At Step ST73, when the result of the discrimination is that the
sheet size is small (smaller than A3 size), the registration unit
210 is moved to the first standby position WP1 illustrated in FIG.
6A (Step ST75). After the half-folded sheet bunch is detected by
the inlet sensor 201c (Step ST76 of FIG. 7), the standing wall
portion 210a is made to be in a protruding state into the
conveyance path R as illustrated in FIG. 6A (Step ST77). The skew
feed correction of a half-folded sheet bunch T2 is made when the
registration unit 210 moves from the first standby position WP1 to
the right side as illustrated in FIG. 6B. More specifically, the
half-folded sheet bunch T1 is conveyed by the trimmer inlet roller
pair 201a and 201b as the conveying member so as to be close as 5
mm forward of the standing wall portion 210a of the registration
unit 210 disposed at the first standby position WP1 illustrated in
FIG. 6A (Step ST78). After that, the pressure applied to the
trimmer inlet roller pair 201a and 201b is released (Step
ST79).
Then, the standing wall portion 210a of the registration unit 210
moves from the first standby position WP1 illustrated in FIG. 6A to
the right side and, as illustrated in FIG. 6B, the standing wall
portion 210a is hit against a half-folded portion of the
half-folded sheet bunch T2. When the registration unit 210 is
further pushed in from the state of being hit against the
half-folded portion toward an upstream side in the sheet-bunch
conveying direction SX (Step ST80), the half-folded sheet bunch T2
conforms to the standing wall portion 210a of the registration unit
210, which makes the skew feed correction of the half-folded sheet
bunch T2.
The amount of the half-folded sheet bunch T2 which is pushed in by
the registration unit 210 in order to make such skew feed
correction is set to be, for example, about 10 mm. If the skew feed
correction operation by pushing in the half-folded sheet bunch T2
by the registration unit 210 is made twice or more, the skew feed
is corrected with more reliability. Further, if the number of times
of the skew feed correction operation made by the registration unit
210 is adapted to be increased/decreased according to the thickness
of the half-folded sheet bunch T2, that is, the number of the
sheets, necessary and sufficient skew feed correction operation can
be performed.
- - - - -
- [What you need to do]
1) From the skew correction text, reproduce everything from "At Step ST73, when" down to "to the first standby position WP1 illustrated in FIG.".
2) Condense the skew correction text's paragraph that begins "The amount of the half-folded sheet bunch T2" into a short bulleted list that keeps its main facts.

- [Data block]
- - - - -
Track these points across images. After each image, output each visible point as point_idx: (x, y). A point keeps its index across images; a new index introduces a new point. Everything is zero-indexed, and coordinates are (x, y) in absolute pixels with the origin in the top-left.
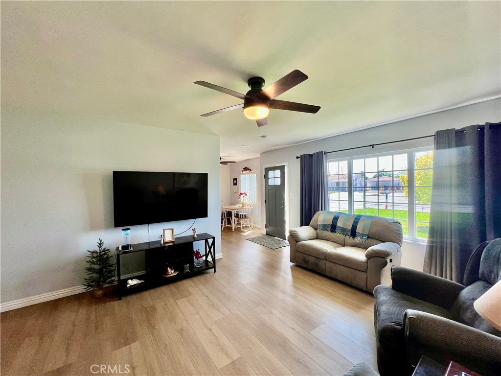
- - - - -
- [Task solutions]
1)
At Step ST73, when the result of the discrimination is that the
sheet size is small (smaller than A3 size), the registration unit
210 is moved to the first standby position WP1 illustrated in FIG.

2)
- To correct skew feed, the registration unit 210 pushes in the half-folded sheet bunch T2 by, for example, about 10 mm.
- Repeating this push-in operation twice or more corrects the skew feed more reliably.
- Adjusting the number of operations to the bunch's thickness (its number of sheets) yields necessary and sufficient skew feed correction.